University of Health Sciences, Kocaeli Derince Training and Research Hospital, Department of Cardiology, Kocaeli, Turkey.
Department of Cardiovascular Medicine, Icahn School of Medicine at Mount Sinai, NY, New York, USA.
J Electrocardiol. 2021 Jul-Aug;67:13-18. doi: 10.1016/j.jelectrocard.2021.04.006. Epub 2021 Apr 21.
The impact of cardioneuroablation (CNA) on ventricular repolarization by using corrected QT interval (QTc) measurements has been recently demonstrated. The effects of cardiac pacing (CP) on ventricular repolarization have not been studied in patients with vasovagal syncope (VVS). We sought to compare ventricular repolarization effects of CNA (group 1) with CP (group 2) in patients with VVS.
We enrolled 69 patients with age 38 ± 13 years (53.6% male), n = 47 in group 1 and n = 22 in group 2. Clinical diagnosis of cardioinhibitory type was supported by cardiac monitoring or tilt testing. QTc was calculated at baseline (time-1), at 24 h after ablation (time-2), and at 9-12 months (time-3) in the follow-up.

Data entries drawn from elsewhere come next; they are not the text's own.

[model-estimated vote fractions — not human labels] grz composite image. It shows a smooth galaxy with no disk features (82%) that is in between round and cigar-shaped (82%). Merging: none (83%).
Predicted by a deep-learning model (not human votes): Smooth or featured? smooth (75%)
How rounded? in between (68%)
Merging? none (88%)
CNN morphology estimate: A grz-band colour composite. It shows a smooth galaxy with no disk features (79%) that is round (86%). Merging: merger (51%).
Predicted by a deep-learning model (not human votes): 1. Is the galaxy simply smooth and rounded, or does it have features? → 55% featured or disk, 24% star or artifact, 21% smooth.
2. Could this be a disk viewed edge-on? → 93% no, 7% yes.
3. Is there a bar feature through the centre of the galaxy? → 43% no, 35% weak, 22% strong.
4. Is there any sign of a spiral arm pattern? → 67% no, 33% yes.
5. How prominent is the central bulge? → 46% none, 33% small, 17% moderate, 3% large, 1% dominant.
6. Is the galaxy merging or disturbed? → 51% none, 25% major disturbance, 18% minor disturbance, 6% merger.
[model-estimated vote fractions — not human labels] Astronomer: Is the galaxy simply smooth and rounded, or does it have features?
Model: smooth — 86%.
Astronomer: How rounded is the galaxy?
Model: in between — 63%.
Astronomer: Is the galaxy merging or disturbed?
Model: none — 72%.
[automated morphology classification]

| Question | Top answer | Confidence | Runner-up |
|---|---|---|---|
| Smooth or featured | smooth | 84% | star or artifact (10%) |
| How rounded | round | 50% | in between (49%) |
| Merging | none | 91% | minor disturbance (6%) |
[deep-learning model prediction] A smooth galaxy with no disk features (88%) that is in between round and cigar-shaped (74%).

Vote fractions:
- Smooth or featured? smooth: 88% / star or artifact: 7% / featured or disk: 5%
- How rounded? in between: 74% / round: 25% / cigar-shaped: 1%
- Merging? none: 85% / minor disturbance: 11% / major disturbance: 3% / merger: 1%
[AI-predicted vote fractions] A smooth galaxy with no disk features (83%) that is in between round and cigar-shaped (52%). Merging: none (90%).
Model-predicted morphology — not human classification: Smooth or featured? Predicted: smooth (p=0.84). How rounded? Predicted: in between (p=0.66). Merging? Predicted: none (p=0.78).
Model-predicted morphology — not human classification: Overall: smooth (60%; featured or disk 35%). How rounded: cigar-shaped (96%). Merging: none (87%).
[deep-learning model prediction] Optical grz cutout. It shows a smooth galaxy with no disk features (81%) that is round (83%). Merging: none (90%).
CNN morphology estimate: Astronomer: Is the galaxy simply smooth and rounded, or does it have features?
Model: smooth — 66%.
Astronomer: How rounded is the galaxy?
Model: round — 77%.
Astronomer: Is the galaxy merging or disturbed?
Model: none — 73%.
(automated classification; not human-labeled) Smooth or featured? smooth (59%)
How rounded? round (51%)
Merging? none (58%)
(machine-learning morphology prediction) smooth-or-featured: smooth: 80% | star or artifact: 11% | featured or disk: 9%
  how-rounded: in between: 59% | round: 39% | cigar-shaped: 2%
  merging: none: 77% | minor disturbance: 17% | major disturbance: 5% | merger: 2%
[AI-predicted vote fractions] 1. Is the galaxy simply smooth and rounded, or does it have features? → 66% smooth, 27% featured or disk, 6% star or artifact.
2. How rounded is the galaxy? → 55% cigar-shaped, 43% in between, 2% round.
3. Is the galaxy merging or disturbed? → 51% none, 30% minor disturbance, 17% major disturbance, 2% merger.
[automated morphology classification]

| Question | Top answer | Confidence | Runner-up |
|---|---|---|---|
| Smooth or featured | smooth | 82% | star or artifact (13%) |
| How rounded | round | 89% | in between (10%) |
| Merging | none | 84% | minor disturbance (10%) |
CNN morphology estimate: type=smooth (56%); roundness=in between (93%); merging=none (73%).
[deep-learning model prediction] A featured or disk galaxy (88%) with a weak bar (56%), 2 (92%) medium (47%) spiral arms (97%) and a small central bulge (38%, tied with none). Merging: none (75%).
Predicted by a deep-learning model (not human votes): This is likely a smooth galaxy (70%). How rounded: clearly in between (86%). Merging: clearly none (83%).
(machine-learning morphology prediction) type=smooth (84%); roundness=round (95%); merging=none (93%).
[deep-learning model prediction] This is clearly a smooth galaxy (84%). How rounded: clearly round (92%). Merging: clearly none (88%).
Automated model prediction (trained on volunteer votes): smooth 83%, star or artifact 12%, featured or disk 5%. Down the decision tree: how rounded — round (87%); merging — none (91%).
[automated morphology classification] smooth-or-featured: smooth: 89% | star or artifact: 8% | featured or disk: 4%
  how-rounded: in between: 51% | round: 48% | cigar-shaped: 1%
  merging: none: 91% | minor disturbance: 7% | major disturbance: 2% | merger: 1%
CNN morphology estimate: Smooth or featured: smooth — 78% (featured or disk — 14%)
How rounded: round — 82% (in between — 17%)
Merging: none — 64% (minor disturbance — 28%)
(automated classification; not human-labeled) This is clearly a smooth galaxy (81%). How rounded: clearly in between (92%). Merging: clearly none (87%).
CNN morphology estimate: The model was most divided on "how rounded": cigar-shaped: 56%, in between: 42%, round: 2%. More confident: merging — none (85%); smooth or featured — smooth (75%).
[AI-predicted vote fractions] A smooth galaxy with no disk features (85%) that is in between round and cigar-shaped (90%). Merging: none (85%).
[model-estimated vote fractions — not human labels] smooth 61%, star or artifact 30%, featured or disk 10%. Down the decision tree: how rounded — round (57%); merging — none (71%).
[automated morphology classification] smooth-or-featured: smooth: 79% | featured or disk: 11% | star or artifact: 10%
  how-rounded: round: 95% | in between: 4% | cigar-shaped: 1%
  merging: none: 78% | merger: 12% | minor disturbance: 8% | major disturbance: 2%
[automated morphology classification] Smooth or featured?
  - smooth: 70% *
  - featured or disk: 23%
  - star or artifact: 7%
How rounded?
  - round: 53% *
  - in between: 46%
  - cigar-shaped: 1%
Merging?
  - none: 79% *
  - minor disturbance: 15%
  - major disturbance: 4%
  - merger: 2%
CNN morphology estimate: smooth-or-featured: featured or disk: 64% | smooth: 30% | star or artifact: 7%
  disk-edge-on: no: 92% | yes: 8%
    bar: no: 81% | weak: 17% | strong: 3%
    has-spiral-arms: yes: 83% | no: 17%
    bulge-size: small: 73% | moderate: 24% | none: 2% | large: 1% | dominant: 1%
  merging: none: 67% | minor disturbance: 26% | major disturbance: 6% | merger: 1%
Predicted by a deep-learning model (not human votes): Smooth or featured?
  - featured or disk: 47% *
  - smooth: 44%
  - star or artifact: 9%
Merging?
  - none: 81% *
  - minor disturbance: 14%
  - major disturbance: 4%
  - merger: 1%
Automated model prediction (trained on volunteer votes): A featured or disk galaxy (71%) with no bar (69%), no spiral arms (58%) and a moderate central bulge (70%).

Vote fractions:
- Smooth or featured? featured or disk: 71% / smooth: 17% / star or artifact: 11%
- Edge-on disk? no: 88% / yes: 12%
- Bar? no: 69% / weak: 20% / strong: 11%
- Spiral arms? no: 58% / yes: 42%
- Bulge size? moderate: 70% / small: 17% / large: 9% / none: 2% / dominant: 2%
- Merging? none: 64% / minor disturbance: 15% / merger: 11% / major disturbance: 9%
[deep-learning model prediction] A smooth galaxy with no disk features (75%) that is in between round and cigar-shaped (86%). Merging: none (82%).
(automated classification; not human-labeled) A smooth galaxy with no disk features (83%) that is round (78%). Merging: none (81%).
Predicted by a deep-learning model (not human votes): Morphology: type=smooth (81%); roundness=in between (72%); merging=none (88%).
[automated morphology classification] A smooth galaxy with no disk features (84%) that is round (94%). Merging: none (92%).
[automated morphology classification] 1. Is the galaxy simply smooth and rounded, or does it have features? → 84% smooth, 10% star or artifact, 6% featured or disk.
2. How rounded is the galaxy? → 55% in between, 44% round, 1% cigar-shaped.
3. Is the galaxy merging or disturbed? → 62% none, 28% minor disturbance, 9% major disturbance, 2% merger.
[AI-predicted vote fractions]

In the group 1, from time-1 to time-2, a significant shortening in QTcFredericia (from 403 ± 27 to 382 ± 27 ms, p < 0.0001), QTcFramingham (from 402 ± 27 to 384 ± 27 ms, p < 0.0001), and QTcHodges (from 405 ± 26 to 388 ± 24 ms, p < 0.0001) was observed which remained lower than baseline in time-3 (373 ± 29, 376 ± 27, and 378 ± 27 ms, respectively). Although the difference between measurements in time-1 and time-2 was not statistically significant for QTcBazett, a significant shortening was detected between time-1 and time-3 (from 408 ± 30 to 394 ± 33, p = 0.005). In the group 2, there was no time-based changes on QTc measurements. In the linear mixed model analysis, the longitudinal reduction tendency in the QTcFredericia and QTcFramingham was more pronounced in group 1.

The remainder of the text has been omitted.